> [RECORDS]:

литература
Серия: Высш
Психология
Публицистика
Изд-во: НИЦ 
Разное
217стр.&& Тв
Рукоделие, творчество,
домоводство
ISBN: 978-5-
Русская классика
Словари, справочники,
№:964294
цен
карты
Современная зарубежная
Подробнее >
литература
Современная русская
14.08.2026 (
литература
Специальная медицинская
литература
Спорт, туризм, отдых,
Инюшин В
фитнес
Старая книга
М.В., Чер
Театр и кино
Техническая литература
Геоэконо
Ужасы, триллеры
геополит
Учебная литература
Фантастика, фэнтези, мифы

--

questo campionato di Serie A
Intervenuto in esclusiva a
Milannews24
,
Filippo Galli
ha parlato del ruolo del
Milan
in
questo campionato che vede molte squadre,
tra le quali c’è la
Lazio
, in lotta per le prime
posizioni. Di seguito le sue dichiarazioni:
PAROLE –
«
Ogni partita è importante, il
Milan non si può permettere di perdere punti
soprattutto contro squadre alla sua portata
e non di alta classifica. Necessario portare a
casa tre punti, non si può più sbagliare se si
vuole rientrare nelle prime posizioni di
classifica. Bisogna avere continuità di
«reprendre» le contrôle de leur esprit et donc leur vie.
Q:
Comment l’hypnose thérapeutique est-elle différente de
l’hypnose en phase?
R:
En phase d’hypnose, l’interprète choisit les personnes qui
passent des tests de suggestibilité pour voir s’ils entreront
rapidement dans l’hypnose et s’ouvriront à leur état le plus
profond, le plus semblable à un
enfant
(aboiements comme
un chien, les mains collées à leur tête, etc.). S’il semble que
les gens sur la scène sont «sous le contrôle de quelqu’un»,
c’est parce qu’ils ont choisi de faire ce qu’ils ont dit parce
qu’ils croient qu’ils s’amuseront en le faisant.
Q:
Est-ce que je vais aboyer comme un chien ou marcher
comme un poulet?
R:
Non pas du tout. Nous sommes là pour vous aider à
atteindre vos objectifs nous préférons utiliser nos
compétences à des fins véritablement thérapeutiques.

> [WHAT TO PRODUCE]: Copy out the lines of the records above, from the line containing "questo campionato di Serie A" through the line containing "compétences à des", keeping every line unchanged.

> [SOLUTION TO THIS PROBLEM]:
questo campionato di Serie A
Intervenuto in esclusiva a
Milannews24
,
Filippo Galli
ha parlato del ruolo del
Milan
in
questo campionato che vede molte squadre,
tra le quali c’è la
Lazio
, in lotta per le prime
posizioni. Di seguito le sue dichiarazioni:
PAROLE –
«
Ogni partita è importante, il
Milan non si può permettere di perdere punti
soprattutto contro squadre alla sua portata
e non di alta classifica. Necessario portare a
casa tre punti, non si può più sbagliare se si
vuole rientrare nelle prime posizioni di
classifica. Bisogna avere continuità di
«reprendre» le contrôle de leur esprit et donc leur vie.
Q:
Comment l’hypnose thérapeutique est-elle différente de
l’hypnose en phase?
R:
En phase d’hypnose, l’interprète choisit les personnes qui
passent des tests de suggestibilité pour voir s’ils entreront
rapidement dans l’hypnose et s’ouvriront à leur état le plus
profond, le plus semblable à un
enfant
(aboiements comme
un chien, les mains collées à leur tête, etc.). S’il semble que
les gens sur la scène sont «sous le contrôle de quelqu’un»,
c’est parce qu’ils ont choisi de faire ce qu’ils ont dit parce
qu’ils croient qu’ils s’amuseront en le faisant.
Q:
Est-ce que je vais aboyer comme un chien ou marcher
comme un poulet?
R:
Non pas du tout. Nous sommes là pour vous aider à
atteindre vos objectifs nous préférons utiliser nos
compétences à des fins véritablement thérapeutiques.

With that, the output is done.